Electrical engineering undergrad

i will be an undergraduate student of electrical engineering this fall. i have some questions about what i may have to expect.

for some clarification: i will be studying at ryerson university.

i generally want to know how much of what we learned in my final year of highschool i will need to know? will i need to know basically everything?

i did well in math and physics. my chemistry was not as good. it wasn't bad but i'm not sure if a 70 in chemistry would cut it. i'm reviewing some of my chem basics because i forgot some things.
ur gonna need math and a little bit of physics. As for chemistry, u don't really need it.
will i need to know practically every formula? i know how to do most problems in final year physics except for the electricity and magnetism section. they didn't cover that for us. i'll be covering it myself during the summer.


pl_terranine said:
will i need to know practically every formula? i know how to do most problems in final year physics except for the electricity and magnetism section. they didn't cover that for us. i'll be covering it myself during the summer.
Don't worry about memorizing formulas before the new term starts. You'll get what you need in your classes. Any head start that you have from AP classes is a good thing, but they'll be covering the material in class and on HW that you need for the tests.

Probably the biggest thing that you can do is figure out an initial organization technique for your classes and homework. Being organized and on top of your assignments it a big help, and it helps you to optimize your study time. If you can get the book list for the first term's classes, it doesn't hurt to buy them early and start reading. I also found that keeping a good (evolving) crib sheet of important points and equations for each class really helped me in my study work and test preparation.

And for me, my mantra in my work and studying is "Be positive. Relax and focus." Good productive study habits will get you a long way in school, and also in life. Have fun! -Mike-


One other suggestion for this summer before school starts would be to buy a couple electronics kits from Radio Shack and put them together. Maybe even a BASIC Stamp Kit to start learning about microcontrollers ("uCs"):


One of the most helpful things you can do, IMO, is to work with practical electronics projects in addition to doing the regular school classwork and labwork. When you're actually building things and working with real-world things, you end up learning what things are important, and what things aren't really used much in practice. This has taught me to "ask the right questions" of myself and my instructors, and has made me a much more practical engineer.

## Listed entries
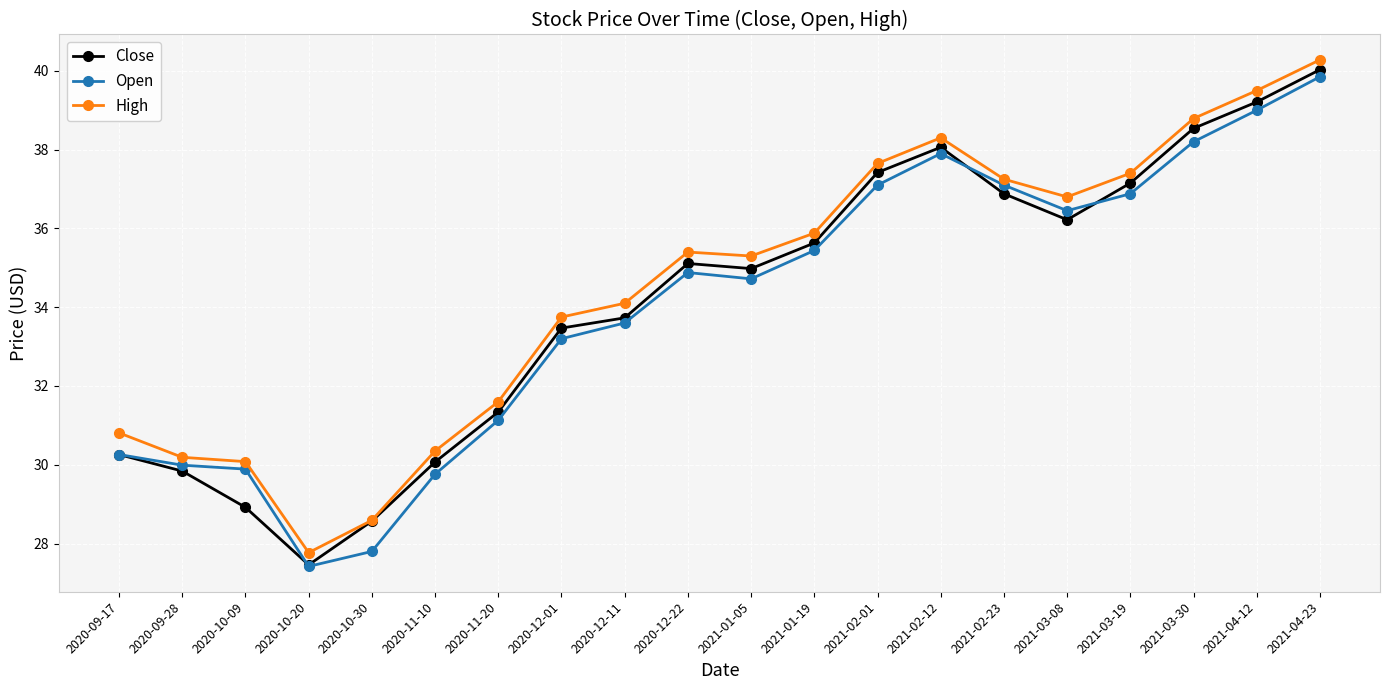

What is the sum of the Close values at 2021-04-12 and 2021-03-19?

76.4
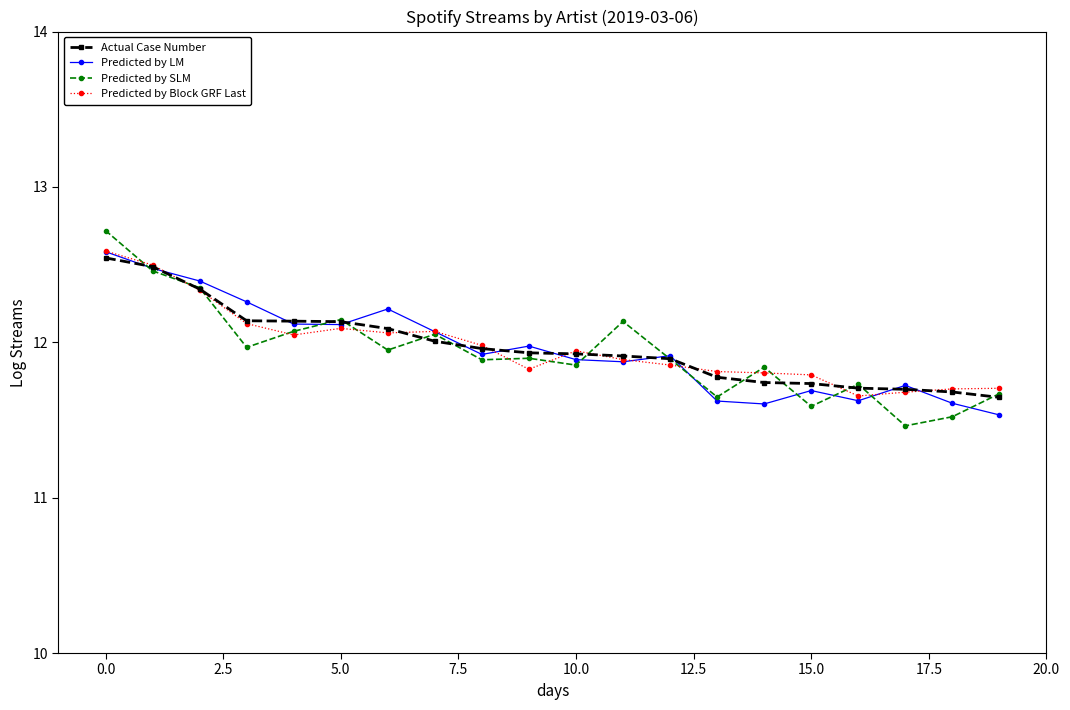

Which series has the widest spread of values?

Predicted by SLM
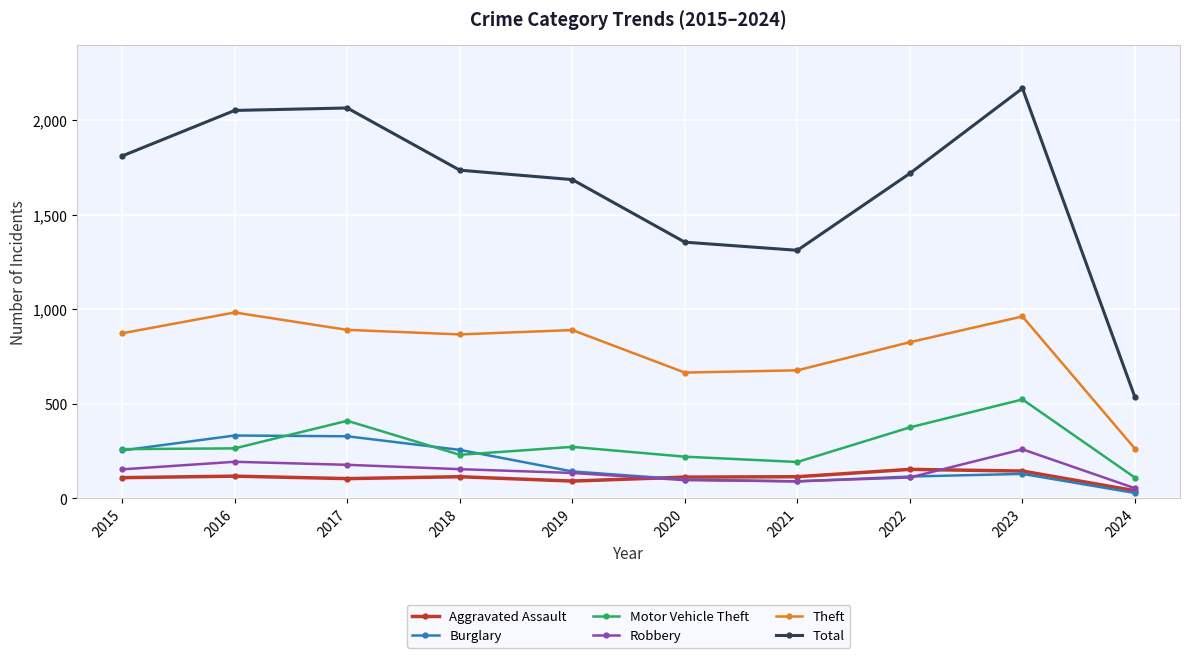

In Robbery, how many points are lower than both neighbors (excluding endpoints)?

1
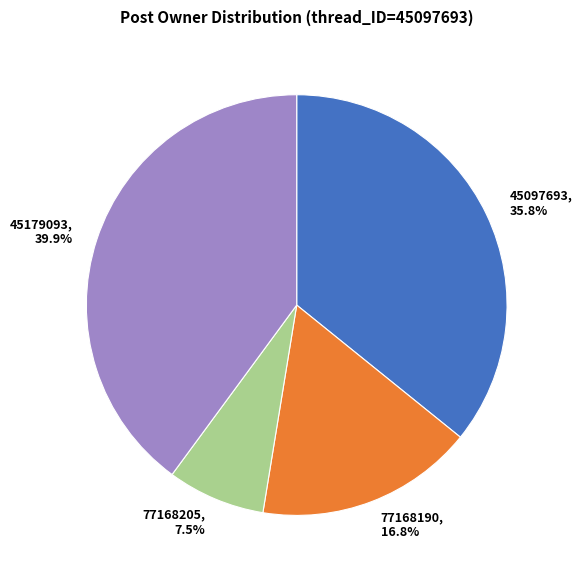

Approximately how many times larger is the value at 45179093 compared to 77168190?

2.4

## Prompt 1
In the forum thread, what mantra does Mike give for his work and studying?
## Prompt 2
Repeat the passage of the forum thread starting at "for some clarification: i" and ending at "really need it.".
## Prompt 3
State whether each statement agrees with the forum thread, answering yes or no and quoting the deciding words: (a) The original poster's final-year physics course covered the electricity and magnetism section. (b) One reply says chemistry is not really needed. (c) A reply suggests putting together electronics kits from Radio Shack before school starts.
Rely solely on the forum thread when responding.

## Exercise solution 1
"Be positive. Relax and focus."

## Exercise solution 2
for some clarification: i will be studying at ryerson university.

i generally want to know how much of what we learned in my final year of highschool i will need to know? will i need to know basically everything?

i did well in math and physics. my chemistry was not as good. it wasn't bad but i'm not sure if a 70 in chemistry would cut it. i'm reviewing some of my chem basics because i forgot some things.
ur gonna need math and a little bit of physics. As for chemistry, u don't really need it.

## Exercise solution 3
(a) No: "they didn't cover that for us."
(b) Yes: "As for chemistry, u don't really need it."
(c) Yes: "buy a couple electronics kits from Radio Shack and put them together."